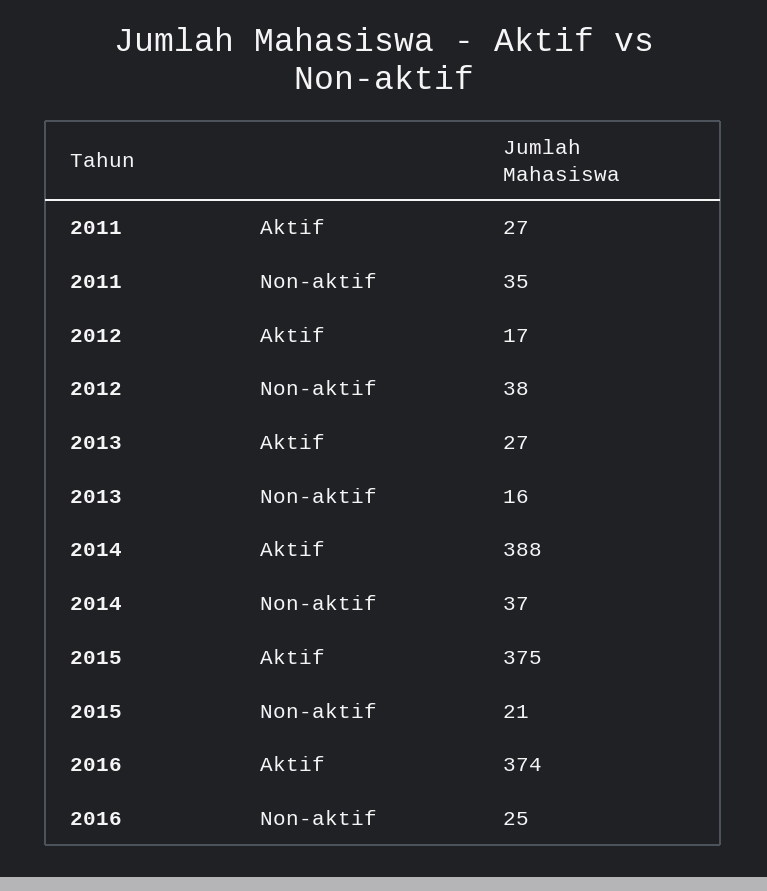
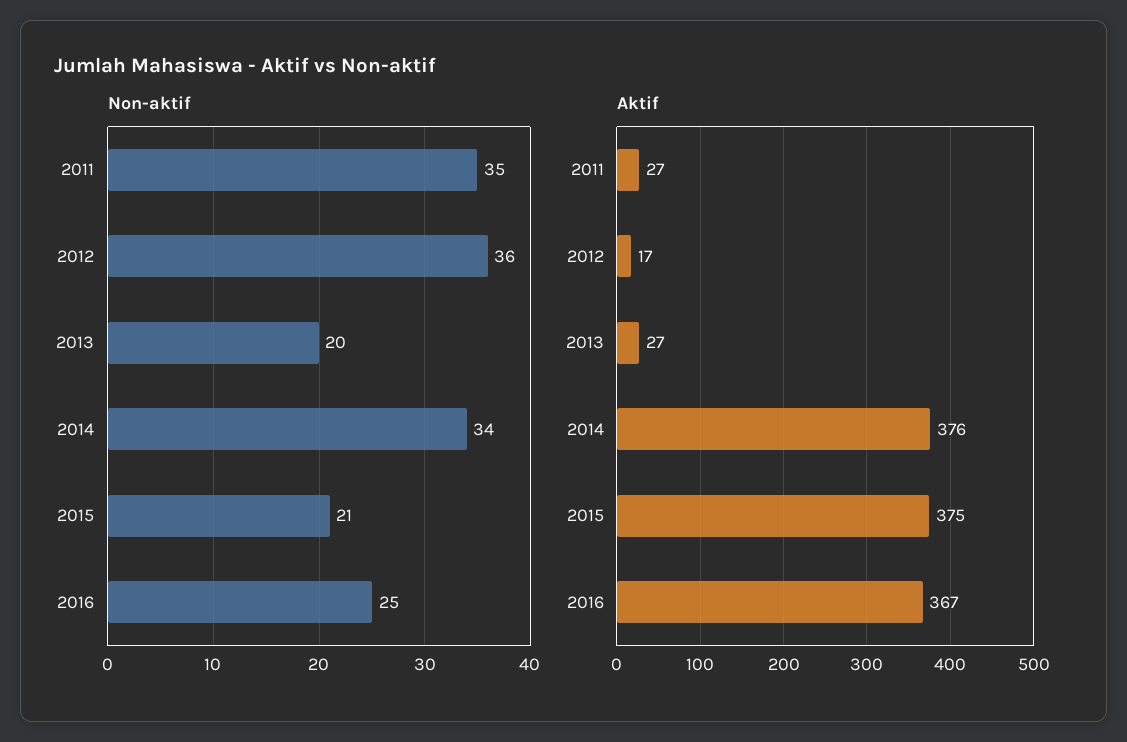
  {
    "Aktif": {
      "2011": 27,
      "2012": 17,
      "2013": 27,
-     "2014": 388,
+     "2014": 376,
      "2015": 375,
-     "2016": 374
+     "2016": 367
    },
    "Non-aktif": {
      "2011": 35,
-     "2012": 38,
+     "2012": 36,
-     "2013": 16,
+     "2013": 20,
-     "2014": 37,
+     "2014": 34,
      "2015": 21,
      "2016": 25
    }
  }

============

* _WHAT YOU NEED TO DO_: The data shown above must be printed again exactly, with no images included.

* _EXERCISE OUTPUT_:
  {
    "Aktif": {
      "2011": 27,
      "2012": 17,
      "2013": 27,
-     "2014": 388,
+     "2014": 376,
      "2015": 375,
-     "2016": 374
+     "2016": 367
    },
    "Non-aktif": {
      "2011": 35,
-     "2012": 38,
+     "2012": 36,
-     "2013": 16,
+     "2013": 20,
-     "2014": 37,
+     "2014": 34,
      "2015": 21,
      "2016": 25
    }
  }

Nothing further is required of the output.